Visiting the house at the campground is free, but it’s about an hour away from the tavern, and you cannot go inside the house at the campground.
I’m not the best person to travel with, since I don’t have a smartphone, I’m using an outdated road atlas from 2007 because I’m too lazy to buy a new one, and I generally whine a lot if I don’t get nice things to eat, like jambalaya and green tomato gravy-smothered grits and homemade spaghetti and meatballs.
But while I might be a lazy whiner, I can be a good talker when called upon to converse, and I like talking about history. Davy Crockett is a fascinating person. As a member of the U.S. Congress, Representative Crockett split with President Andrew Jackson over the removal of Native Americans from their ancestral lands — but then Davy Crockett went to Texas, and fought for Texan independence from Mexico.
Why did people in Texas want freedom from Mexico? Yeah. Slavery. Ugh. Not that Mexico is a perfect country, but at least they’d already abolished slavery there.
None of this slavery stuff was up on display at the Davy Crockett Tavern and Museum, but I can’t “Remember the Alamo” without remembering one of the biggest reasons that inspired the fighting.
Greg and I drove to Austin, Texas, in May of this year, and I spent a lot of time at the Texas State Capitol building — on the side lawn of the State Capitol, to be exact — which now holds this beautiful piece of art —
The Texas African American History Memorial.
Flanking the main entrance and mall leading up to the capitol building are monuments to Civil War generals, cannons, and other Confederate memorabilia. I took pictures of those monuments, too.
But today, standing in eastern Tennessee, contemplating the life and times of Davy Crockett, the Texas African American History Memorial was the one on my mind.

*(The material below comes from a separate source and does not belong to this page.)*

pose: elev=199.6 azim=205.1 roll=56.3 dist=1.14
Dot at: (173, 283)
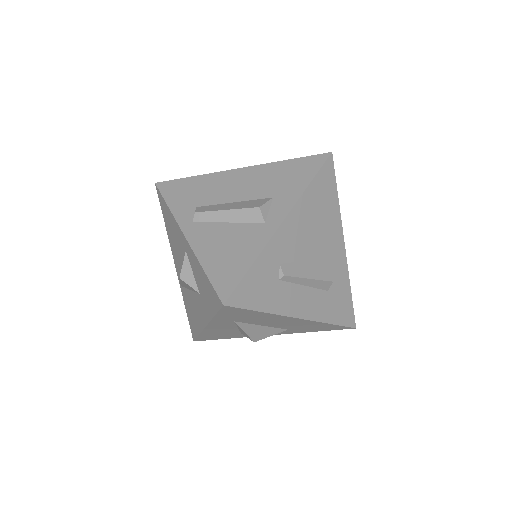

I also spent a lot of time thinking about human migration patterns — with a special fixation on comparing the movement of immigrants from the Old World to the New with the modern-day rise in urbanization all over the world, as people leave rural towns to live in cities. Today, I thought about the landholding urban class of the 1700s, and the landholding urban class of 2017.
Modern American pioneers are still people like Davy Crockett — country people who learn how to bridge the divide between living in the rural backwoods and urban life. Sometimes people think modern life has changed “so much” from “the good old days,” but the storyline of starting out in humble beginnings to claim a place of power in the city (or in many cities — plural) is certainly the backbone of the United States.
The divide between rural and urban life is much, much older than the United States — and the difference in the social hierarchy between those two settings has always been there as well. The Founding Fathers/Framers of the U.S. Constitution certainly knew this. Modern politicians certainly know this. My conservative family members who advocate for states’ rights certainly know this as well.
My week has been full of political conversation. I like those discussions a lot. We haven’t been talking about the current news cycle, but history and government in general. With sprinklings of psychology and philosophy thrown in for good measure.
Our first night here, we gathered as a big family around a fire in the backyard, and Greg’s brothers played their guitars and sang beautiful country and rock ‘n’ roll songs that made everyone want to sing along. The day had been warm, around 82 degrees, and the night air was cool but not cold, out under the stars.
Tomorrow, Greg and I will be leaving Tennessee for northern Ohio, to visit more family members who live close to Cleveland. I’m taking many fond memories of eastern Tennessee with me when we go. The landscape is so gorgeous here. And there’s plenty of banana puddin’ and sweet tea, brisket and biscuits and buttermilk pie. My belly has been exceedingly happy during this trip.